Keiser died of natural causes on October 15, just two days shy of his 61st birthday.
Culver’s, which has more than 550 restaurants in 24 states, is known for its ButterBurger made with fresh beef and Fresh Frozen Custard. But it is also known for its support of those people who produce the food that ultimately enable Culver’s to stay in business.
One of the chain’s trademarks is a series of barns throughout the Midwest that are painted blue, with the message “Thank you FARMERS” painted in white lettering. The company has also been an active supporter of the National FFA program, giving free ice cream cones to people who donate to FFA. Another way Culver’s has shown its support for the youth agricultural organization is by giving blue FFA jackets to members who may not be able to otherwise afford them.
I was fortunate to listen to Keiser speak at the Animal Agriculture Alliance Stakeholder’s Summit in early May. The event was filled with outstanding speakers, but Keiser was definitely one of the best. I left the summit knowing that even though I don’t live in close proximity to any Culver’s restaurants, I would still stop at one whenever I had the chance, because Culver’s is the type of business I want to support.
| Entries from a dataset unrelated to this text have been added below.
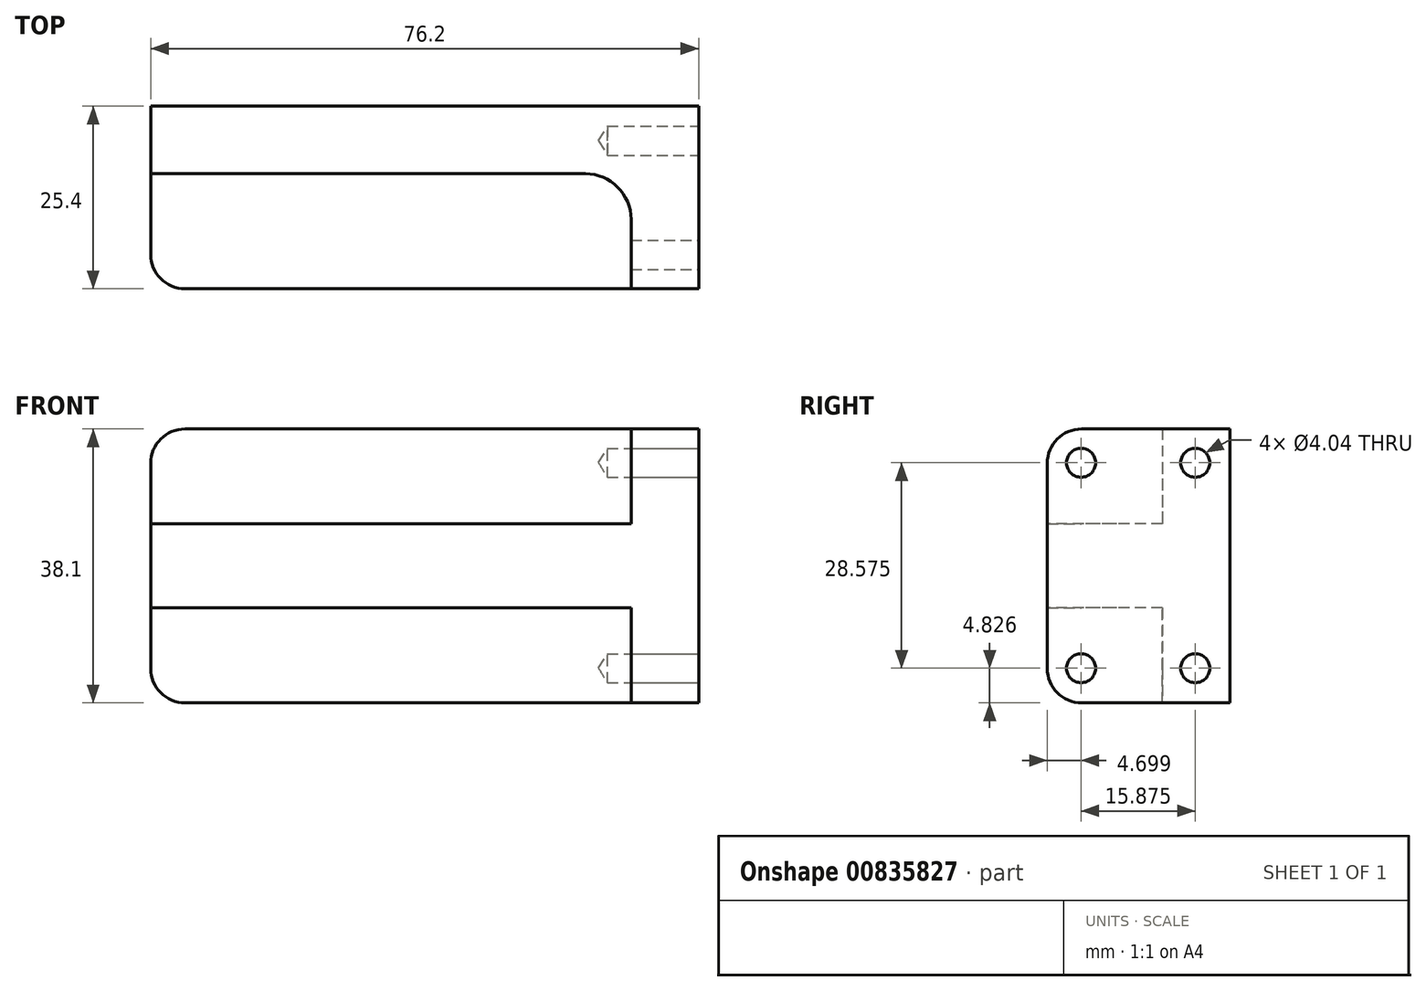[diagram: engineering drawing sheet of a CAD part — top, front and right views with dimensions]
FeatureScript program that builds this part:
annotation { "Feature Type Name" : "Feature", "Feature Type Description" : "" }
export const myFeature = defineFeature(function(context is Context, id is Id, definition is map)
    precondition{}
    {
        {
            var Q0;
            Q0=qCreatedBy(makeId("Top.planeOp"),FACE);
            var sketch = newSketch(context, id + "F0", { "sketchPlane" : qUnion([Q0])});
            skLineSegment(sketch, "E0.bottom", {"start": v(38.1, 12.7) * mm, "end": v(-38.1, 12.7) * mm});
            skLineSegment(sketch, "E0.top", {"start": v(38.1, -12.7) * mm, "end": v(-38.1, -12.7) * mm});
            skLineSegment(sketch, "E0.left", {"start": v(38.1, 12.7) * mm, "end": v(38.1, -12.7) * mm});
            skLineSegment(sketch, "E0.right", {"start": v(-38.1, 12.7) * mm, "end": v(-38.1, -12.7) * mm});
            skPoint(sketch, "E0.middle", {"position": v(0, 0) * mm});
            skSolve(sketch);
        }
        {
            var Q0;
            Q0=makeQuery(id+"F0.imprint","IMPRINT",FACE,{"disambiguationData":[TD([[makeQuery(id+"F0.imprint","IMPRINT",EDGE,{"derivedFrom":sQuery(id+"F0.wireOp",EDGE,"E0.bottom")}),1.0]])]});
            extrude(context, id + "F1", {"entities" : qUnion([Q0]), "depth" : 38.1 * mm, "offsetDistance" : 25.4 * mm});
        }
        {
            var Q0;
            Q0=makeQuery(id+"F1.opExtrude","SWEPT_FACE",FACE,{"disambiguationData":[OSD([sQuery(id+"F0.wireOp",EDGE,"E0.top")])]});
            var sketch = newSketch(context, id + "F2", { "sketchPlane" : qUnion([Q0])});
            skLineSegment(sketch, "E1.bottom", {"start": v(-38.1, 38.1) * mm, "end": v(28.7, 38.1) * mm});
            skLineSegment(sketch, "E1.top", {"start": v(-38.1, 24.9) * mm, "end": v(28.7, 24.9) * mm});
            skLineSegment(sketch, "E1.left", {"start": v(-38.1, 38.1) * mm, "end": v(-38.1, 24.9) * mm});
            skLineSegment(sketch, "E1.right", {"start": v(28.7, 38.1) * mm, "end": v(28.7, 24.9) * mm});
            skLineSegment(sketch, "E2", {"start": v(-38.1, 19.05) * mm, "end": v(38.1, 19.05) * mm, "construction": true});
            skLineSegment(sketch, "E3.MirrorCS", {"start": v(-38.1, 0) * mm, "end": v(28.7, 0) * mm});
            skLineSegment(sketch, "E4.MirrorCS", {"start": v(-38.1, 13.2) * mm, "end": v(28.7, 13.2) * mm});
            skLineSegment(sketch, "E5.MirrorCS", {"start": v(28.7, 0) * mm, "end": v(28.7, 13.2) * mm});
            skLineSegment(sketch, "E6.MirrorCS", {"start": v(-38.1, 0) * mm, "end": v(-38.1, 13.2) * mm});
            skSolve(sketch);
        }
        {
            var Q0;
            Q0=makeQuery(id+"F2.imprint","IMPRINT",FACE,{"disambiguationData":[TD([[makeQuery(id+"F2.imprint","IMPRINT",EDGE,{"derivedFrom":sQuery(id+"F2.wireOp",EDGE,"E1.bottom")}),1.0]])]});
            var Q1;
            Q1=makeQuery(id+"F2.imprint","IMPRINT",FACE,{"disambiguationData":[TD([[makeQuery(id+"F2.imprint","IMPRINT",EDGE,{"derivedFrom":sQuery(id+"F2.wireOp",EDGE,"E3.MirrorCS")}),-1.0]])]});
            extrude(context, id + "F3", {"entities" : qUnion([Q0, Q1]), "operationType" : NewBodyOperationType.REMOVE, "oppositeDirection" : true, "depth" : 16 * mm, "offsetDistance" : 25.4 * mm});
        }
        {
            var Q0;
            Q0=makeQuery(id+"F3.boolean.opBoolean","COPY",EDGE,{"derivedFrom":makeQuery(id+"F3.opExtrude","CAP_EDGE",EDGE,{"disambiguationData":[OSD([sQuery(id+"F2.wireOp",EDGE,"E5.MirrorCS")])],"isStart":false})});
            var Q1;
            Q1=makeQuery(id+"F3.boolean.opBoolean","COPY",EDGE,{"derivedFrom":makeQuery(id+"F3.opExtrude","CAP_EDGE",EDGE,{"disambiguationData":[OSD([sQuery(id+"F2.wireOp",EDGE,"E1.right")])],"isStart":false})});
            fillet(context, id + "F4", {"entities" : qUnion([Q0, Q1]), "radius" : 6.35 * mm, "tangentPropagation" : true, "allowEdgeOverflow" : false});
        }
        {
            var Q0;
            Q0=makeQuery(id+"F1.opExtrude","CAP_EDGE",EDGE,{"disambiguationData":[OSD([sQuery(id+"F0.wireOp",EDGE,"E0.top")])],"isStart":false});
            var Q1;
            Q1=makeQuery(id+"F1.opExtrude","CAP_EDGE",EDGE,{"disambiguationData":[OSD([sQuery(id+"F0.wireOp",EDGE,"E0.top")])],"isStart":true});
            fillet(context, id + "F5", {"entities" : qUnion([Q0, Q1]), "radius" : 4.78 * mm, "tangentPropagation" : true, "allowEdgeOverflow" : false});
        }
        {
            var Q0;
            Q0=makeQuery(id+"F1.opExtrude","SWEPT_EDGE",EDGE,{"disambiguationData":[OSD([sQuery(id+"F0.wireOp",EDGE,"E0.top"),sQuery(id+"F0.wireOp",EDGE,"E0.right")])]});
            var Q1;
            Q1=makeQuery(id+"F1.opExtrude","CAP_EDGE",EDGE,{"disambiguationData":[OSD([sQuery(id+"F0.wireOp",EDGE,"E0.right")])],"isStart":false});
            var Q2;
            Q2=makeQuery(id+"F1.opExtrude","CAP_EDGE",EDGE,{"disambiguationData":[OSD([sQuery(id+"F0.wireOp",EDGE,"E0.right")])],"isStart":true});
            fillet(context, id + "F6", {"entities" : qUnion([Q0, Q1, Q2]), "radius" : 4.78 * mm, "tangentPropagation" : true, "allowEdgeOverflow" : false});
        }
        {
            var Q0;
            Q0=makeQuery(id+"F1.opExtrude","SWEPT_FACE",FACE,{"disambiguationData":[OSD([sQuery(id+"F0.wireOp",EDGE,"E0.left")])]});
            var sketch = newSketch(context, id + "F7", { "sketchPlane" : qUnion([Q0])});
            skPoint(sketch, "E7", {"position": v(7.87, 4.83) * mm});
            skPoint(sketch, "E8", {"position": v(-8, 4.83) * mm});
            skPoint(sketch, "E9", {"position": v(-8, 33.4) * mm});
            skPoint(sketch, "E10", {"position": v(7.87, 33.4) * mm});
            skSolve(sketch);
        }
        {
            var Q0;
            Q0=sQuery(id+"F7.wireOp",VERTEX,"E8");
            var Q1;
            Q1=sQuery(id+"F7.wireOp",VERTEX,"E9");
            var Q2;
            Q2=sQuery(id+"F7.wireOp",VERTEX,"E10");
            var Q3;
            Q3=sQuery(id+"F7.wireOp",VERTEX,"E7");
            var Q4;
            Q4=makeQuery(id+"F1.opExtrude","SWEPT_BODY",BODY,{"disambiguationData":[OSD([sQuery(id+"F0.wireOp",EDGE,"E0.bottom"),sQuery(id+"F0.wireOp",EDGE,"E0.top"),sQuery(id+"F0.wireOp",EDGE,"E0.left"),sQuery(id+"F0.wireOp",EDGE,"E0.right")])]});
            hole(context, id + "F8", {"style" : HoleStyle.SIMPLE, "endStyle" : HoleEndStyle.BLIND, "holeDiameter" : 4.04 * mm, "majorDiameter" : 6.35 * mm, "holeDepth" : 12.7 * mm, "isTappedThrough" : true, "tappedDepth" : 12.7 * mm, "tapClearance" : 3, "locations" : qUnion([Q0, Q1, Q2, Q3]), "scope" : qUnion([Q4])});
        }
    });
A former dairy farmer himself, Keiser took his agricultural background and knowledge and applied it to the way he ran the business.
In an era when restaurant chains are making pledges to end the use of eggs from cage-raised hens, pork from farms using gestation crates, and meat from animals that have been treated with antibiotics, Keiser and his chain were able to make supply chain choices based on science and not emotion.
And he told those in attendance at the summit how important it is that those involved in production agriculture reach out to restaurant chain executives and let agriculture’s story be told by those who know it best.
“We need to not only reach out to consumers, we need to reach out to executives,” he said. “I hear from the activists way more than I hear from the ag community.”
Culver’s has invited the public to “Share Your Phil Story” on its website. Those comments posted about Keiser revealed a true business leader, a kind man and the type of person we would all like to know and even be.
Thank you, Phil, for all you did for agriculture and for humanity.